The speed of progress might be slow, but the mission is up and running. And unlike in Iraq, where British officers and men have expressed doubts openly about the advantage of their continued presence in the country, in Helmand hope in the mission still remains high.

“I’m broadly optimistic,” Colonel Huntley concluded. “A short, quick plan is accepted as false. We’re trying to get this country from the medieval to the 21st century. We have to be patient and look not for big results but for trends.”

Fifty-five insurgents and a Nato soldier were killed in a six-hour battle in the Daychopan district of Zabul province in southern Afghanistan yesterday, according to Nato.


10-30-06, 07:26 PM
A hidden enemy frustrates efforts to rebuild Afghanistan
By Raymond Whitaker in Gereshk, Afghanistan
Published: 31 October 2006

"Effing brilliant," said a Royal Marine as J Company, 42 Commando, returned to base from their heaviest clash with the Taliban since they arrived in Afghanistan a month ago. Their elation and relief was understandable, but the engagement also showed the movement remained a threat, even in the relatively secure centre of Helmand province.

Up to a dozen Taliban fighters were believed killed. No marines were hurt, but the company found an Afghan civilian with a leg wound lying in the road after the encounter. He was brought to the Gereshk base and evacuated by helicopter to the hospital at Camp Bastion, the main British base in Helmand.

The encounter began yesterday afternoon as the company was completing a patrol on the eastern bank of the Helmand river about six miles outside Gereshk, an area known to be heavily infiltrated by the Taliban. "Just as we were returning to our vehicles, we came under mortar fire from two positions, one on each side of the river," said the company commander, Major Ewen Murchison.

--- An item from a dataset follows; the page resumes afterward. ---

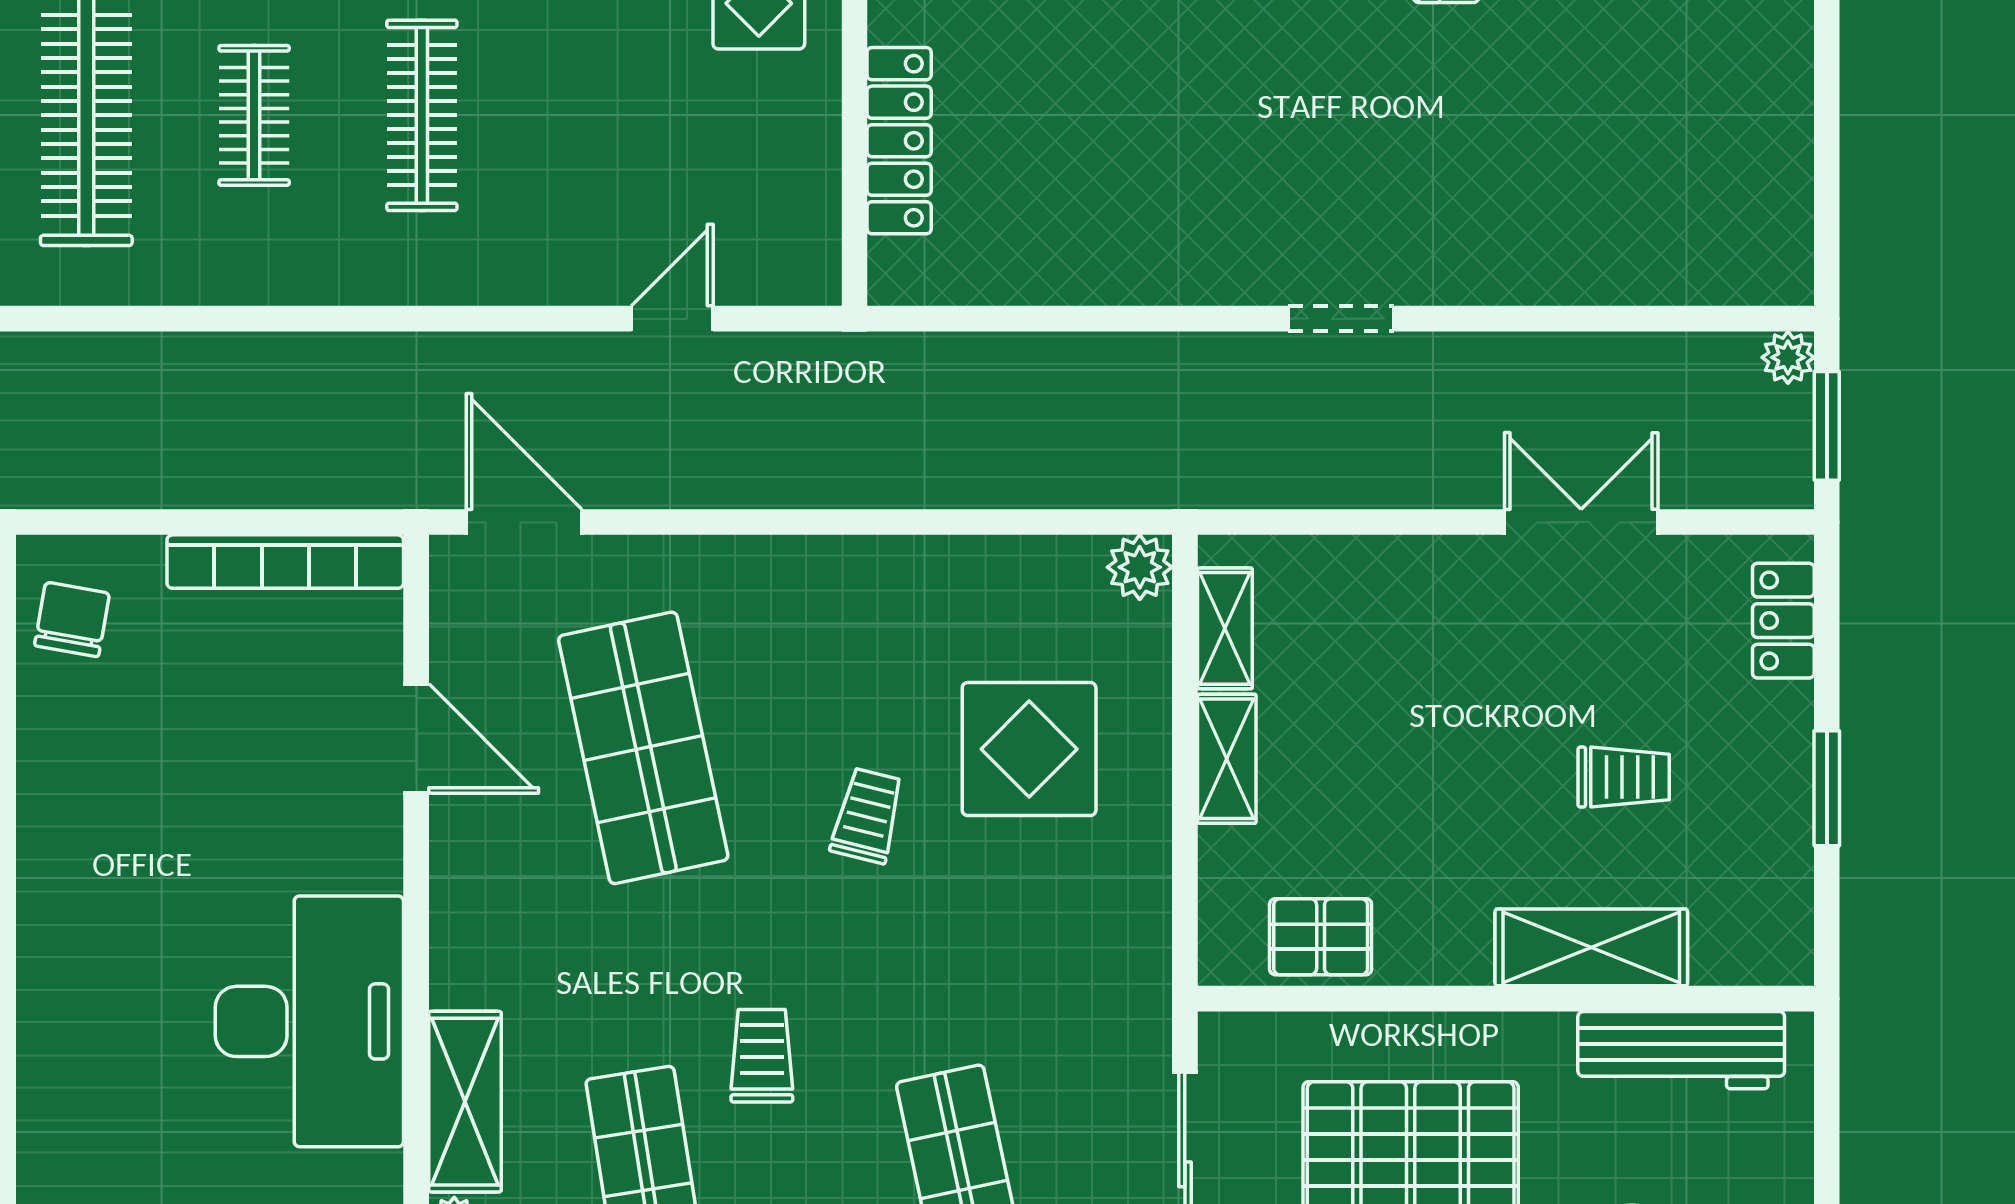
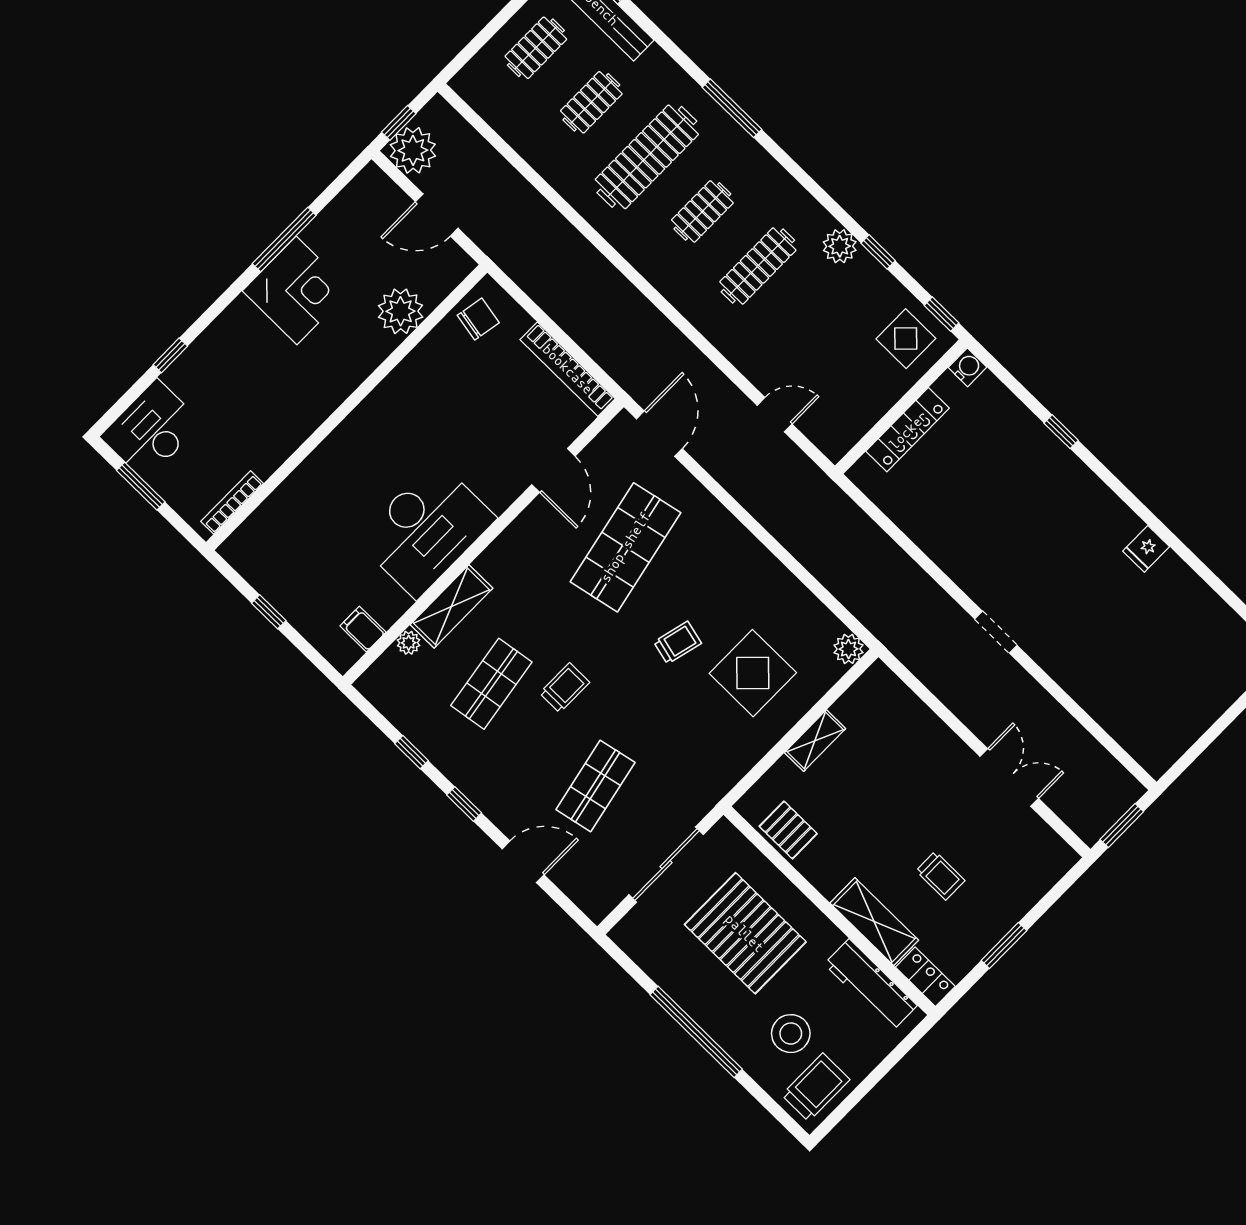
plant: (1788, 357) -> (1131, 790), removed
locker: (1783, 621) -> (925, 977), moved, turned 90
shelving: (1225, 628) -> (857, 697), removed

"At first the fire was inaccurate, but then it started coming closer to us, and one shell fell 25 metres from some of the men. We saw a group of five to seven armed individuals down on the river bed, who were signaling with mirrors to the mortar crews, apparently to direct their fire. We neutralised them with machine-gun fire. One of the mortars was in range, and we neutralised that too." Although two RAF Harriers were scrambled from Kandahar air base, the pilots could not identify the second mortar, which was mounted on a truck. Major Murchison said he decided against a follow-up operation, which could have run into a prepared ambush, and casualties could not be verified.

"Every time we've gone out in force before, they've always moved out," said one of J Company's officers, Captain Tom Vincent. "This was the first time they've been prepared to stand up and have a go. That's why the lads are so happy." His commander added that for some of the younger men, "it was the first time they've heard the thump of a mortar and the whizz of the shell going past. It's an interesting sound if you've never heard it before."

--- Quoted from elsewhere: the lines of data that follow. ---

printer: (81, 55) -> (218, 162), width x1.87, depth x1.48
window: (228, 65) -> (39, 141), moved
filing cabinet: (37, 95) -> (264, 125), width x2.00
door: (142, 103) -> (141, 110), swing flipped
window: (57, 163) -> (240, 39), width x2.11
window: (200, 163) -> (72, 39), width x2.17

Rarely, though, are encounters between British forces and armed Afghans so straightforward. Major Murchison described an incident earlier in the patrol, when they detained an Afghan with a shotgun who appeared to be passing on their movements by mobile phone. Although they found two AK-47 ammunition clips beneath his bed when they searched his home, they could not find any clear evidence that the man was connected to the Taliban or the opium trade, and he was released. It lent force to the major's comment that "it is difficult to distinguish between the Taliban and ordinary hoods".

Gereshk, the commercial capital of Helmand, is an important target for the Taliban, because it straddles a strategic intersection. "But they do not need to take the town," said the marines' commander. "They can sit outside and have an influence, both economically and through intimidation. It is our job to restrict their freedom of action and allow the Afghan security forces to build up competence and confidence."

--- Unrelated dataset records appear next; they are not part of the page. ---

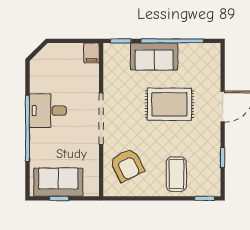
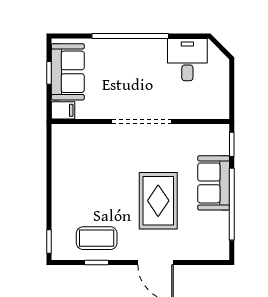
filing cabinet: (92, 53) -> (63, 110), moved, turned 180
desk: (48, 111) -> (187, 60), moved
armchair: (127, 165) -> (88, 152), removed
coffee table: (176, 174) -> (97, 238), moved

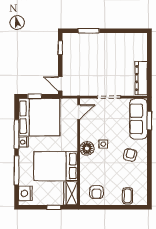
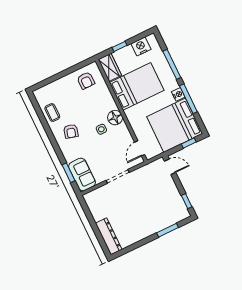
dresser: (141, 78) -> (109, 236), moved
sofa: (139, 119) -> (82, 175), width x0.73
armchair: (97, 192) -> (86, 81), turned 180
nightstand: (25, 193) -> (141, 46), moved, turned -90
coffee table: (128, 196) -> (52, 113), moved

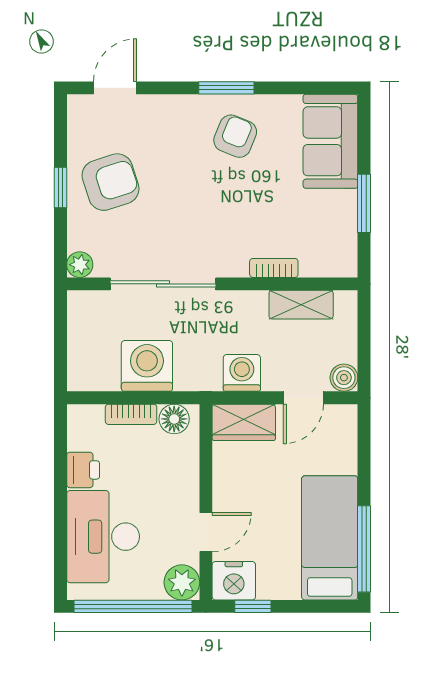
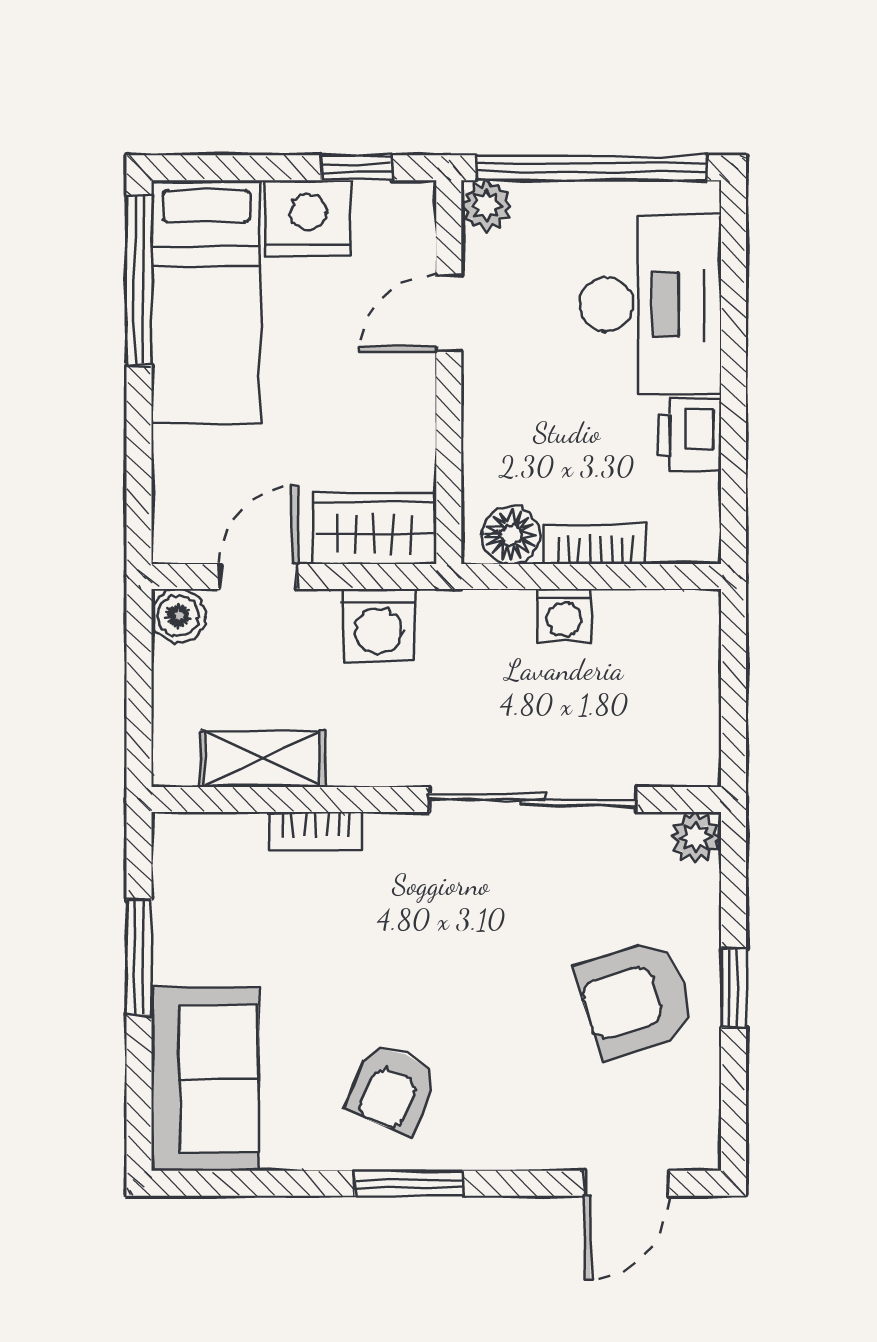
washing machine: (147, 366) -> (564, 615), width x0.53, depth x0.53
nightstand: (234, 581) -> (308, 218), moved
plant: (182, 582) -> (486, 205), width x0.73, depth x0.73

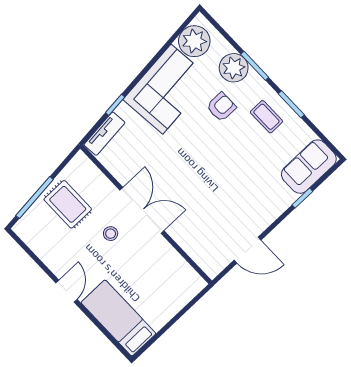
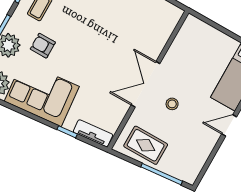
rug: (68, 204) -> (146, 145), moved, turned 90

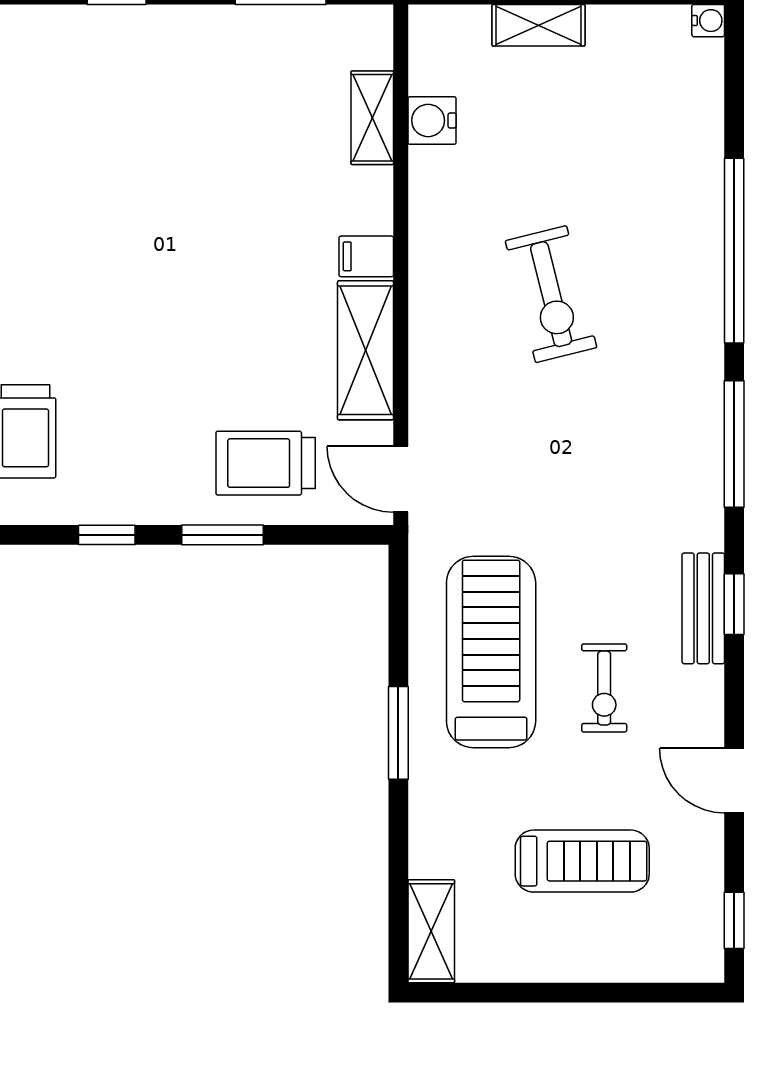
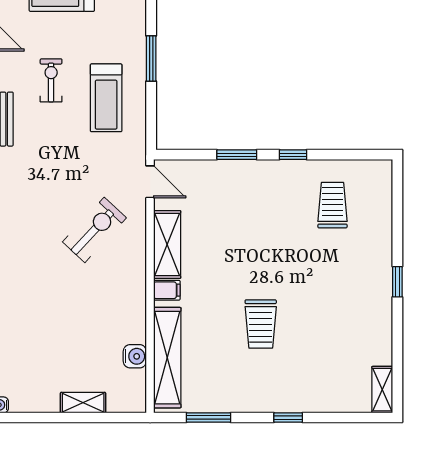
shelving: (372, 118) -> (167, 358), width x2.20, depth x1.33
exercise bike: (551, 294) -> (94, 230), moved, turned 57
trolley: (266, 463) -> (261, 324), moved, turned 90
treadmill: (491, 652) -> (106, 98), width x0.73, depth x0.73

The death of a marine in a suicide bombing in the provincial capital, Lashkar Gah, this month signalled that British forces faced a new threat, although Major Murchison said he was more concerned about roadside bombs, three of which had exploded in Gereshk in the past three weeks.

As for the main mission of British troops in Helmand, to support development, the major made it clear that only a handful of smaller projects were possible at the moment.